THE VIRGINIAN-PILOT Copyright (c) 1997, Landmark Communications, Inc. DATE: Sunday, February 2, 1997 TAG: 9701250531 SECTION: COMMENTARY PAGE: J2 EDITION: FINAL TYPE: Book Review SOURCE: BY KATE MELHUISH LENGTH: 79 lines
JUST AN ORDINARY DAY
SHIRLEY JACKSON
EDITED BY LAURENCE JACKSON HYMAN AND SARAH HYMAN STEWART
Bantam. 388 pp. $23.95.
Shirley Jackson died in 1965 at 48. She is best remembered for her horror tale, ``The Lottery,'' in which the townspeople of a small New England village draw lots each year to see which of their number will be stoned to death - ``Lottery in June, corn be heavy soon.'' Among Jackson's other works are the gothic novel The Haunting of Hill House, and the very funny, semi-autobiographical books, Life Among the Savages and Raising Demons.
Any of these make terrific reading and demonstrate Jackson's mastery as a writer. Jackson, like any craftsman, worked hard to attain that mastery. She wrote diligently nearly every day of her life, and her short stories were published in all of the popular periodicals of the 1940s, '50s and '60s: Harper's, Look, The New Yorker. Just an Ordinary Day collects 54 of these stories, ranging from her college days in the '40s to just before her death.
Two of Jackson's children, Laurence Jackson Hyman and Sarah Hyman Stewart, edited this volume. They were afforded the opportunity to introduce some of her material to a new generation of readers when a carton of Jackson's writings turned up in a Vermont barn. This discovery led to researches of long-lost manuscripts in the Jackson archives of the San Franciso Public Library and in the Library of Congress. Some of the works turned up were unfinished; some simply could not stand the test of time.

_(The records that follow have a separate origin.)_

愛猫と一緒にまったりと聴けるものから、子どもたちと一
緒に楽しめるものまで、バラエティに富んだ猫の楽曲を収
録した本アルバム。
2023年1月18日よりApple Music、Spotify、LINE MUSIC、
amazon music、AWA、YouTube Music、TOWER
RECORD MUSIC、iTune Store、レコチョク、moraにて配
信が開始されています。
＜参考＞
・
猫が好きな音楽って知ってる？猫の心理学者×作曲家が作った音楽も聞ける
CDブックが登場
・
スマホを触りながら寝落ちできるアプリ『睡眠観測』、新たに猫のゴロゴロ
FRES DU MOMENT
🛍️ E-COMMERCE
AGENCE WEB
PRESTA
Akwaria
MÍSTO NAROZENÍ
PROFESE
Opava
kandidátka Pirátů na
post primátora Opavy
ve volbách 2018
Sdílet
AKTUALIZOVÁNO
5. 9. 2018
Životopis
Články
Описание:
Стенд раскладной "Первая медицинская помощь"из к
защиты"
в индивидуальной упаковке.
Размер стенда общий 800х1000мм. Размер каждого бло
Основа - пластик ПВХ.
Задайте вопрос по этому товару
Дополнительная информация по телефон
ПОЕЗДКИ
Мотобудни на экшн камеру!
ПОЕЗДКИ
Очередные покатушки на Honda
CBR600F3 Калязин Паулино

There's no particular theme to these stories, just superb writing. Tone, mood and subject matter change swiftly but easily, and most of Jackson's characters display plenty of humor. In ``About Two Nice People,'' for example, ``Ellen smiled rather in the manner that Lady Macbeth might have smiled if she found a run in her stocking.'' ``Alone in a Den of Cubs'' has a den mother using hysterically innovative disciplinary techniques to restore order to unruly Scout meetings.
Just an Ordinary Day has its share of thrillers, of course, including two very different versions of ``The Honeymoon of Mrs. Smith,'' written years apart. These take off on the Bluebeard legend in surprising ways. ``The Missing Girl'' turns out to be missing only if the reader can be convinced that the girl ever existed in the first place. And ``The Story We Used to Tell'' describes the fate of two young women trapped inside a picture hanging in an enormous old ancestral home.
Some of the stories may seem bizarre, but the characters themselves are not. No matter how eerie the circumstances, Jackson's humor prevails, with frequent flashes of wit and engaging characterizations that can be downright funny.
``The Family Magician'' is told in the voice of a young teen-age boy, whose interests are primarily food and baseball; his widowed mother and flirtatious older sister hover somewhere on the periphery of his attention. Their sprightly housekeeper Mallie conjures all kinds of goodies practically from thin air and ensures the good fortune of each member of the family in a cheerful and satisfying way.
Mallie reappears in a later story, ``The Very Strange House Next Door,'' but the perspective in this tale is from outside the family circle. This time Mallie's magic only serves to frighten the neighbors.
The dark tales in the collection have a nightmarish quality, chilling rather than horrific. In ``Home,'' a playful young wife moves into an old house and is delighted at first to stumble across a pair of ghosts; fortunately she's a real fast learner. Only the book's last story, called ``The Possibility of Evil,'' offers a genuine sense of wickedness. A seemingly sweet elderly lady takes it upon herself to comment on the potential for wrongdoing among her neighbors, wreaking havoc for the townspeople and finally for herself.
No matter how fantastic these fables - and a volume that opens with a college girl and the devil having a cozy chat in (where else?) the smoking room of a women-only dorm, must be expected to weigh pretty heavily in imagination - they are always satisfying. Slice-of-life tales that are distinctly other-worldly in flavor.
Jackson's children selected works that tap the very broad range of her craftmanship. Even better, their choices demonstrate with certainty that Jackson wrote as much to entertain herself as her readers. MEMO: Kate Melhuish is a former bookseller who lives in Norfolk.